Por: Pascual Gaviria

Las gabardinas

Cuando se pronuncia el nombre de la policía secreta resuena el eco de los sótanos.

Bien sea en la Haití de los Tonton Macoute, “los hombres del saco”, o en la Rusia zarista de la Ochrana, la policía de averiguaciones encargada de seguir a los partidarios de los sueños alucinados de Tolstói, los amigos embrujados de Rasputín y el resto de la horda revolucionaria que inauguró el siglo XX en el imperio del zar Nicolás II. Entre nosotros, el DAS se ha ido encargando, con gran vigor en los últimos años, de construir su leyenda negra. Las noticias judiciales sobre la participación en los asesinatos más importantes de la reciente historia política y los nuevos episodios de “descentralización” de servicios a la delincuencia de todas las orillas, hacen que nuestro departamento de inteligencia esté a la altura del aire siniestro que se exige internacionalmente. Saber que sus oficinas son las encargadas de certificar la historia judicial de los ciudadanos pone la necesaria nota cómica.

Leyendo los nuevos papeles del DAS recordé un libro comprado por curiosidad hace unos años, cuando todavía Noguera era un muchacho de buena familia en Santa Marta. Se trata de las memorias del último director de la policía zarista, una especie de catálogo de funciones y descargos de A.T. Wassiliew, el hombre que no pudo detener la avalancha sediciosa en San Petersburgo. Por supuesto que lo suyo es el retrato de la caída de un imperio vista desde una estación de policía, mientras lo nuestro es sólo el cierre de un emporio criminal en el centro de un Estado frágil; pero por momentos resulta cómica la lectura del libraco, casi un expediente ruso, pensando en las claves de nuestra Mata Hari que ofrecía licuadora, olla arrocera y ancheta para lograr grabaciones de la Corte Suprema de Justicia.

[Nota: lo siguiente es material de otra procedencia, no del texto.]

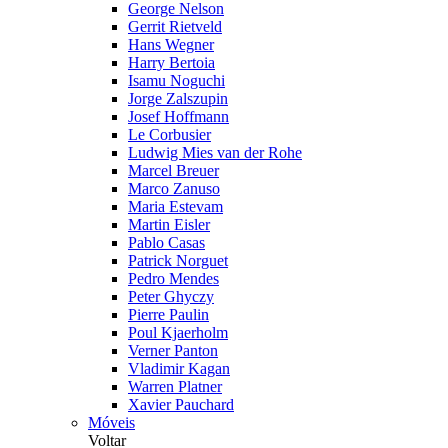
George Nelson
Gerrit Rietveld
Hans Wegner
Harry Bertoia
Isamu Noguchi
Jorge Zalszupin
Josef Hoffmann
Le Corbusier
Ludwig Mies van der Rohe
Marcel Breuer
Marco Zanuso
Maria Estevam
Martin Eisler
Pablo Casas
Patrick Norguet
Pedro Mendes
Peter Ghyczy
Pierre Paulin
Poul Kjaerholm
Verner Panton
Vladimir Kagan
Warren Platner
Xavier Pauchard
Móveis
Voltar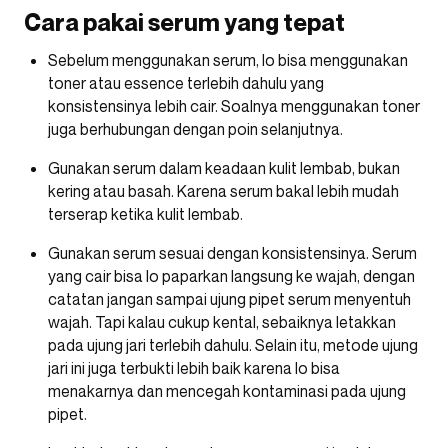
Cara pakai serum yang tepat
Sebelum menggunakan serum, lo bisa menggunakan
toner atau essence terlebih dahulu yang
konsistensinya lebih cair. Soalnya menggunakan toner
juga berhubungan dengan poin selanjutnya.
Gunakan serum dalam keadaan kulit lembab, bukan
kering atau basah. Karena serum bakal lebih mudah
terserap ketika kulit lembab.
Gunakan serum sesuai dengan konsistensinya. Serum
yang cair bisa lo paparkan langsung ke wajah, dengan
catatan jangan sampai ujung pipet serum menyentuh
wajah. Tapi kalau cukup kental, sebaiknya letakkan
pada ujung jari terlebih dahulu. Selain itu, metode ujung
jari ini juga terbukti lebih baik karena lo bisa
menakarnya dan mencegah kontaminasi pada ujung
pipet.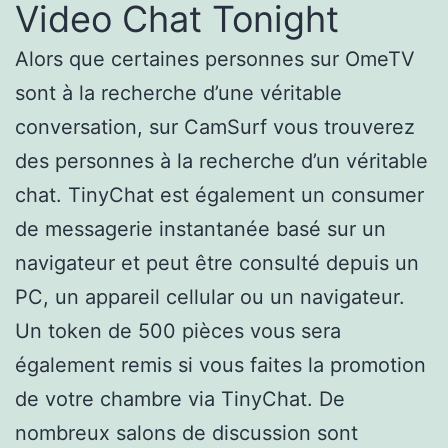
Video Chat Tonight
Alors que certaines personnes sur OmeTV
sont à la recherche d’une véritable
conversation, sur CamSurf vous trouverez
des personnes à la recherche d’un véritable
chat. TinyChat est également un consumer
de messagerie instantanée basé sur un
navigateur et peut être consulté depuis un
PC, un appareil cellular ou un navigateur.
Un token de 500 pièces vous sera
également remis si vous faites la promotion
de votre chambre via TinyChat. De
nombreux salons de discussion sont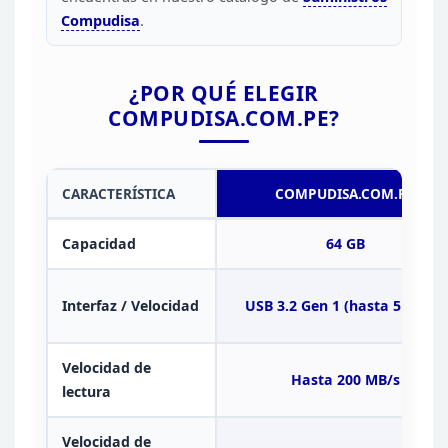
Compudisa
.
¿POR QUÉ ELEGIR
COMPUDISA.COM.PE?
CARACTERÍSTICA
COMPUDISA.COM.PE
Capacidad
64 GB
Interfaz
/ Velocidad
USB 3.2 Gen 1 (hasta 5 Gbps)
Velocidad de
Hasta 200
MB/s
lectura
Velocidad de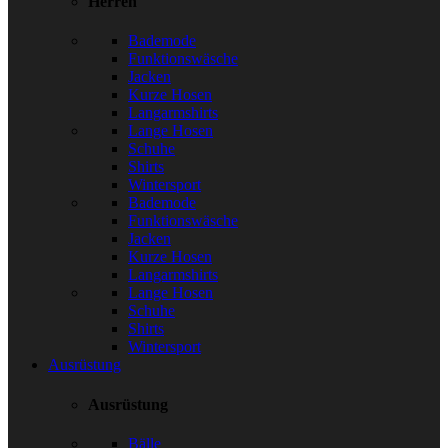
Herren
Bademode
Funktionswäsche
Jacken
Kurze Hosen
Langarmshirts
Lange Hosen
Schuhe
Shirts
Wintersport
Bademode
Funktionswäsche
Jacken
Kurze Hosen
Langarmshirts
Lange Hosen
Schuhe
Shirts
Wintersport
Ausrüstung
Ausrüstung
Bälle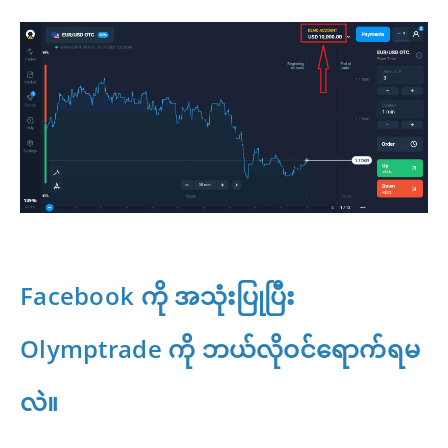
Facebook ကို အသုံးပြုပြီး
Olymptrade ကို ဘယ်လိုဝင်ရောက်ရမ
လဲ။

Según Wassiliew muchos ciudadanos creían que en las calles de la capital rusa había trampas que se abrían de repente y dejaban caer a algunos cabecillas directamente a los sótanos de interrogatorio. “Cuánto de misterioso, enigmático y horrible veía el pueblo ruso en la denominación Ochrana”. Eran infundios y fantasías. La policía secreta se encargaba simplemente de descubrir a los agentes revolucionarios que intentaban destruir el imperio. Los cientos de encargados de la “observación exterior” iban encubiertos bajo el pelaje de “mozos de cuerda, porteros, vendedores de periódico, soldados, cocheros o empleados de ferrocarril”. La agencia tenía un almacén especial de disfraces para su funcionamiento y un patio exclusivo para cocheros con más orejas que sus caballos. Los agentes no debían profesar un afecto muy marcado por su familia y tenían que conocer todas las casas de la ciudad con dos salidas, perfectas para cruzar de una calle a otra como por encanto. Había apenas 1.000 funcionarios del servicio de persecución en toda Rusia, una cifra muy reducida dadas las exigencias personales de los servidores: “Debían ser política y moralmente leales, honrados, sobrios, audaces, hábiles, inteligentes, perseverantes, prudentes, sinceros, disciplinados y sanos”. Y no ser polacos ni judíos. También ellos se encargaban de interceptar las cartas de los miembros sospechosos de la Duma y el ejército y de seguir a los opositores hasta los restaurantes. Las gabardinas han servido siempre para lo mismo. Más o menos.

Felipe Muñoz debería animarse a escribir sus memorias, tendrían la mezcla de humor y terror que conviene a las películas de suspenso.